You can do the same by logging into the postgres server using any database tool (I use dbeaver) and running the following query:
1
select * from postgres_messages;
Again you should see the message followed by the two sleep times.
Finally to log into cassandra and view the contents of the table. Start a CQL shell using docker
1
docker run --rm -it --network oteldemo-network nuvo/docker-cqlsh cqlsh cassandra 9042 --cqlversion='3.4.6'
and run the following query
1
select * from store.cassandra_messages;
Visualizing the Request
To access the jaeger dashboard navigate to http://localhost:16686/search
. There should be a service called otel-demo
, select it and click “find traces”. Assuming there is only one trace select it (There will be more if you made more requests to the http server). It should look similar to what is below.
If you have never seen a trace before it may seem like a lot to take in. A good place to start it the Services & Operation
tab on the left side. It starts with a root span at the http request. A child span is created, by the withTracingCarrier
function we created, when the gRPC client sends a request. Similarly a child span is created when the gRPC server receives the request. Again a new span is created when the gRPC server pushes to Kafka. Until now each span had only one child. Note that when each consumer pulls from kafka they are creating child spans from the same parent span. You can prove this by collapsing spans and seeing which child spans close with them.
By looking at the spans associated with each data store consumer we can see a visual representation of the actual time to persist to each of our datastores. Simply through visual inspection we can see that cassandra was the fastest to persist by a noticeable margin.

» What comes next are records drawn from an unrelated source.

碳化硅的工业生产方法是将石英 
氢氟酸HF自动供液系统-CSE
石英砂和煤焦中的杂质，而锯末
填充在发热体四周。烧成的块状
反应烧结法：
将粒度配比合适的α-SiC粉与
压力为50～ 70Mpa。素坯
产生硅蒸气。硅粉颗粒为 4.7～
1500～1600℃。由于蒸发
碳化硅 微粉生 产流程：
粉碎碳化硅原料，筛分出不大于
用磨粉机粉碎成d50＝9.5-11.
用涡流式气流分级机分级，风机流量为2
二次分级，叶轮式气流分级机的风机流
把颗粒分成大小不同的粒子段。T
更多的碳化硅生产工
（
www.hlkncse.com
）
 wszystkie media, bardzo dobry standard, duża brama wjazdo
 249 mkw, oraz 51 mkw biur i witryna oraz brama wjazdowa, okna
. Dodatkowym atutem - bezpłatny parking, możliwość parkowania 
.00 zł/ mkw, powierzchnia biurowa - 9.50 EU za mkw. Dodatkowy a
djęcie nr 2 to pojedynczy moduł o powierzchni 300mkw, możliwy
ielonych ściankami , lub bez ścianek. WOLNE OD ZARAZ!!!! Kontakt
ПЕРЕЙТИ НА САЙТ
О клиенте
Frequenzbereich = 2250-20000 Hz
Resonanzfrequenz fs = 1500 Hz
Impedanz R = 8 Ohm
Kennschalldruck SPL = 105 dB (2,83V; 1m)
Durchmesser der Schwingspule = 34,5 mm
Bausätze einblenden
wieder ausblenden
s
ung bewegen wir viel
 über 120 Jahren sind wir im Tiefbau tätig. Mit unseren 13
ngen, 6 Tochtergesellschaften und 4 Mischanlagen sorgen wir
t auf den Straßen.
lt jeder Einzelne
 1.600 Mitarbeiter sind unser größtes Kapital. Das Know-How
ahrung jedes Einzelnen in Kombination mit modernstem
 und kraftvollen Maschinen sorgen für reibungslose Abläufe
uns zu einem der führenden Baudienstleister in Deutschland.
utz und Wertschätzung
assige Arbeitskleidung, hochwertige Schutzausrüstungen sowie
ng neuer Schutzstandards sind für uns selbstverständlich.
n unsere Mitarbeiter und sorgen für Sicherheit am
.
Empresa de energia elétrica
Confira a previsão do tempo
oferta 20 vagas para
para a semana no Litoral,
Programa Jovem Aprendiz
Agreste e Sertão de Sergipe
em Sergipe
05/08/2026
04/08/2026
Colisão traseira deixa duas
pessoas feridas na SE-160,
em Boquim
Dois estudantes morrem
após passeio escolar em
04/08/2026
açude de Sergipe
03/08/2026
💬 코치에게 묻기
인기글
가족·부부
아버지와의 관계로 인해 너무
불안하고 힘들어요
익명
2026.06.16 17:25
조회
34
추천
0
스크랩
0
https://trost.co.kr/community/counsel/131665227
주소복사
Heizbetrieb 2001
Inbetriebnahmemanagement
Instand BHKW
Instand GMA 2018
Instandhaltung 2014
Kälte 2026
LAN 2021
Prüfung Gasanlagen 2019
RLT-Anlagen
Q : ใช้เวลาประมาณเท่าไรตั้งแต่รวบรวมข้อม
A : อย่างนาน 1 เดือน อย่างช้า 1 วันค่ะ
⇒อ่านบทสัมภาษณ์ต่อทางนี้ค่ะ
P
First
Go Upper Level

Drawbacks to this Approach
Up to this point we have shown how you can use otel4s to instrument services written using the Typelevel stack. Overall it has been a pleasant experience but there is an issue with our approach: withTracingCarrier
and fromTracingCarrier
pollute our code. It may not seem to matter that much when our applications only have one endpoint, but as our application grows we will have to constantly make calls to these methods. This is repeated code that obfuscates our business logic. A better pattern is the middleware pattern. http4s supports this pattern and that is why we did not have to write any code specific to it, just wrap any servers or clients in the middleware. gRPC and Kafka both have a concept of “interceptors” which serve more or less the same purpose as a middleware does to a web server. Unfortunately, at the time of writing interceptor functionality is not implemented for either fs2-grpc or fs2-kafka.